WHAT YOU WILL DO: Retype every line of text in the listing below character for character, leaving out the pictures.

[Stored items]
☆ ☆ ☆ ☆ ☆
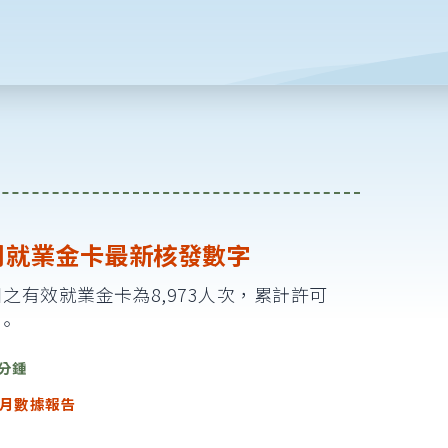
6月就業金卡最新核發數字
0日之有效就業金卡為8,973人次，累計許可
次。
 分鍾
月數據報告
☆ ☆ ☆ ☆ ☆
WORKED SOLUTION:
6月就業金卡最新核發數字
0日之有效就業金卡為8,973人次，累計許可
次。
 分鍾
月數據報告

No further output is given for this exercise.